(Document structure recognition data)
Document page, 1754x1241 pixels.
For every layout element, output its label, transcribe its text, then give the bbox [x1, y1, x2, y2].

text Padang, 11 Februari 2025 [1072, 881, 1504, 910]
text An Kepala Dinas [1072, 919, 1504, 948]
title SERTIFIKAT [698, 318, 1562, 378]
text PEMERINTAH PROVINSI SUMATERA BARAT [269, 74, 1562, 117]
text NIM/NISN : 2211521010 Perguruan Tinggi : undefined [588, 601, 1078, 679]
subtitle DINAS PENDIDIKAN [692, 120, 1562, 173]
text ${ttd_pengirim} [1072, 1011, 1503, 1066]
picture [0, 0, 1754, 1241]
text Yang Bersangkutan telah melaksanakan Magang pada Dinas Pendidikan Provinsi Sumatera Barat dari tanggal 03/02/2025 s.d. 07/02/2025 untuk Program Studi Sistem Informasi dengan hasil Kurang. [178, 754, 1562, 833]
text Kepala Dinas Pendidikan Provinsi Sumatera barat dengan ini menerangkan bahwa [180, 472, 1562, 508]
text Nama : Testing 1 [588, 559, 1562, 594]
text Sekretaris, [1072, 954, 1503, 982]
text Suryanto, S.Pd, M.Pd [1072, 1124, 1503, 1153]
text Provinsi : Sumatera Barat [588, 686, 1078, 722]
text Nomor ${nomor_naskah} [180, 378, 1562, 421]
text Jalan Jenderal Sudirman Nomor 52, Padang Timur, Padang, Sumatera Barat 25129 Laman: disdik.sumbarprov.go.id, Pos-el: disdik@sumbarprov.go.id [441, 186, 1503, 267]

---

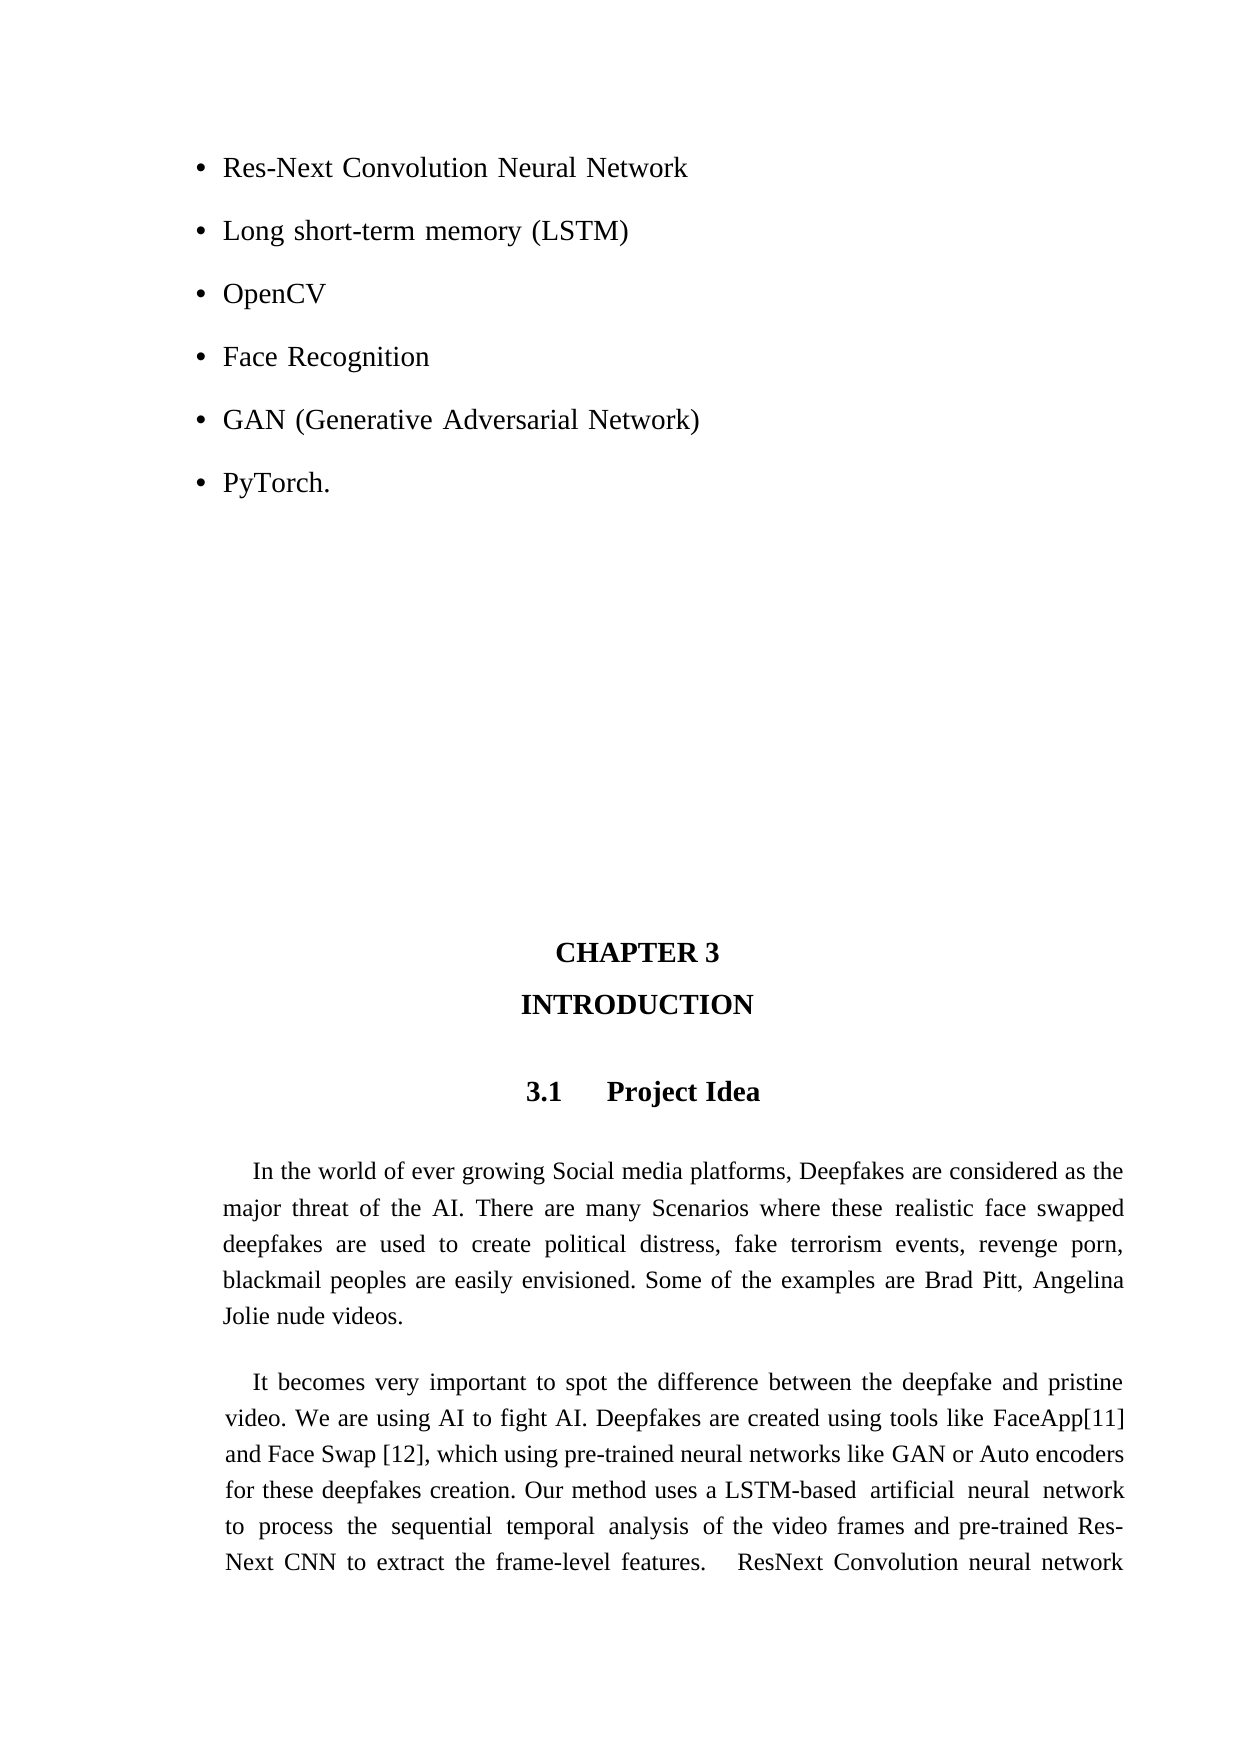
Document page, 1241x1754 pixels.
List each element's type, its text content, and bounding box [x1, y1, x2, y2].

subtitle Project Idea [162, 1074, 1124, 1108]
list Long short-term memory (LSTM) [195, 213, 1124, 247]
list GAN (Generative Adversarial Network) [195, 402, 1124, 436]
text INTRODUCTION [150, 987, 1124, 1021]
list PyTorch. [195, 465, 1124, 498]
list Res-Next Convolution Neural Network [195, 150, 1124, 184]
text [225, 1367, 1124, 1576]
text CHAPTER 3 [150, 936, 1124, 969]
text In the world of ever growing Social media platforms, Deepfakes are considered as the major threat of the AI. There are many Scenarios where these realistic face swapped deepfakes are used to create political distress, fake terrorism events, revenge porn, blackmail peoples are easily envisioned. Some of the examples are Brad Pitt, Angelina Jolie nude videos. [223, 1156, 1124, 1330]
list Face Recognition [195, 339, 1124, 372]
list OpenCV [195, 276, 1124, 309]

---

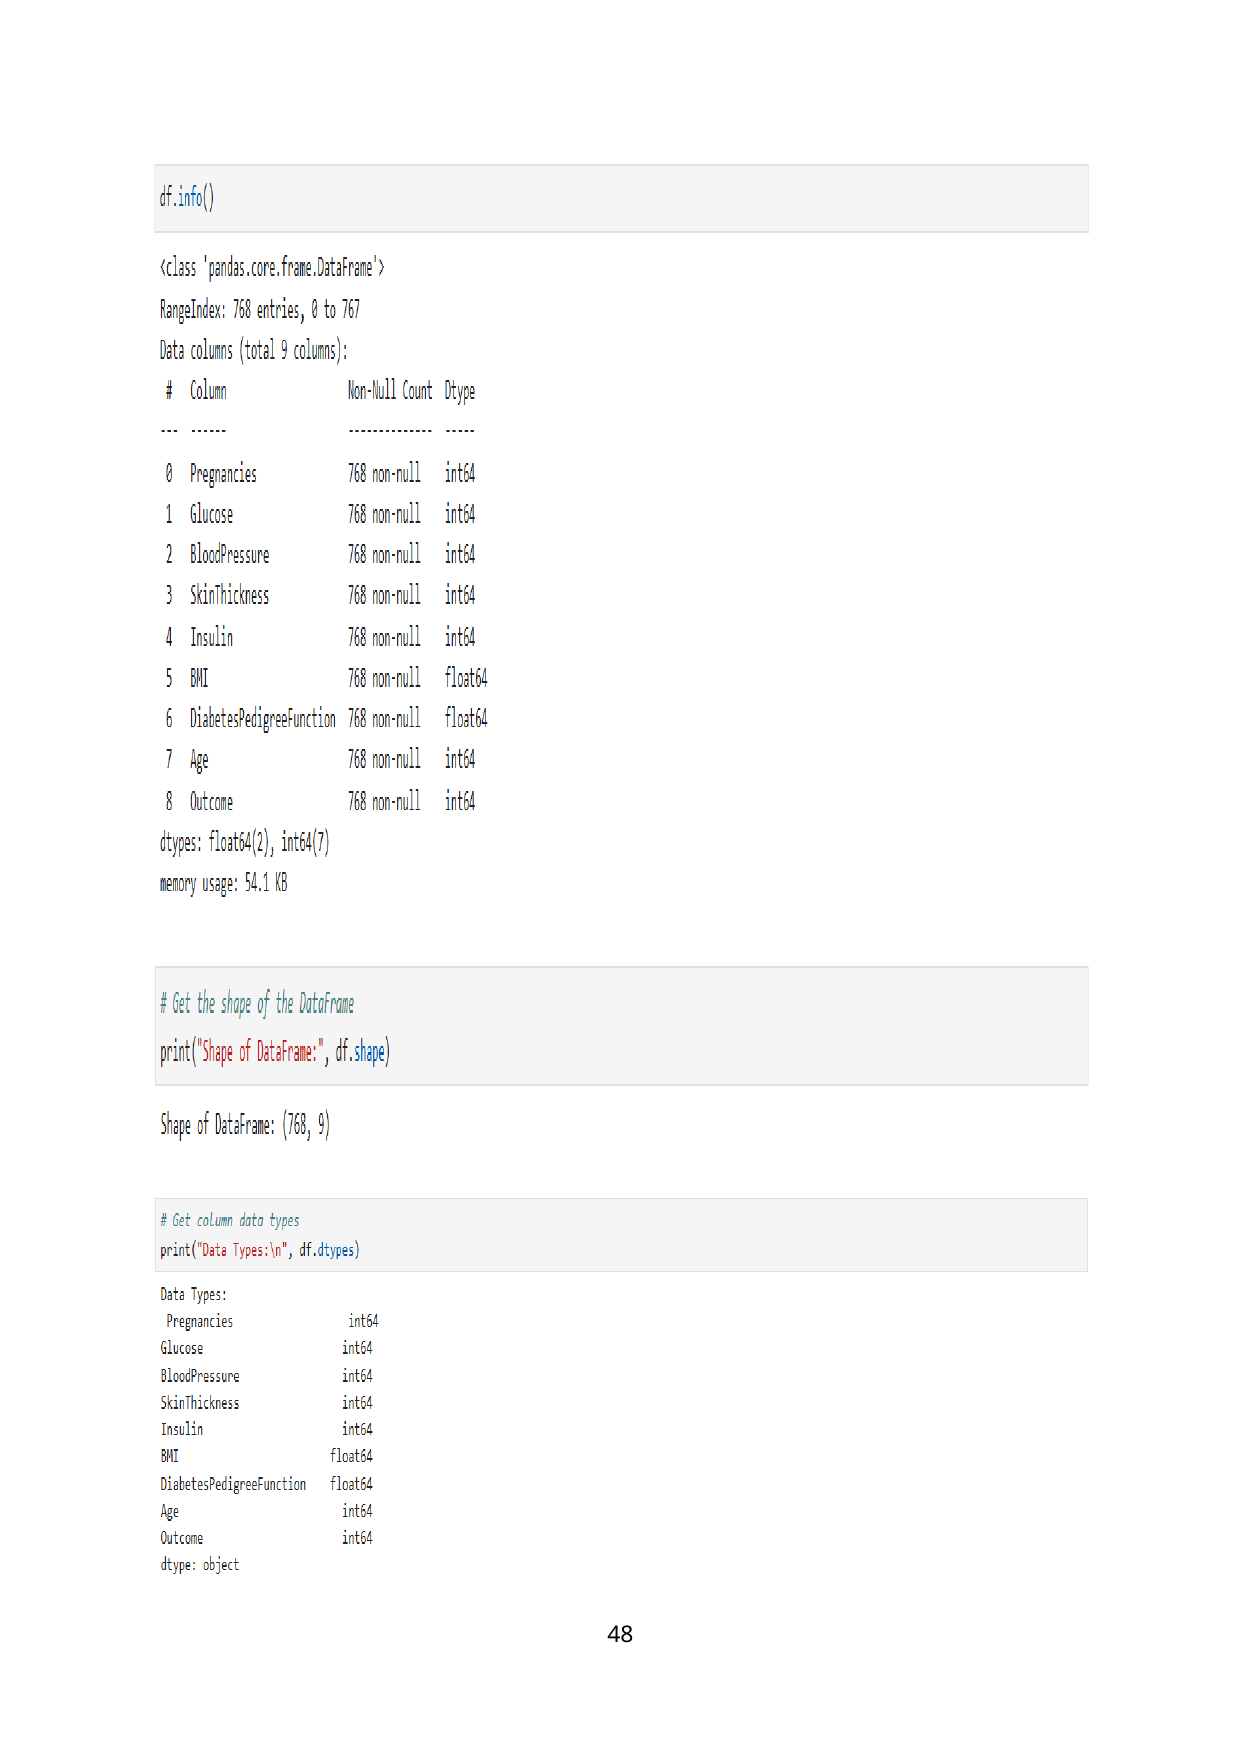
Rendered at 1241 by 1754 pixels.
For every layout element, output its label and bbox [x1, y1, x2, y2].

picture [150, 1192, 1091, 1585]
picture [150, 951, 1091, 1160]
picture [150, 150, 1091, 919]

**WHAT YOU ARE ASKED TO DO:** Which lines of the records contain the word "page"? Copy each of them.

**REPLY:**
Document page, 1754x1241 pixels.
Document page, 1241x1754 pixels.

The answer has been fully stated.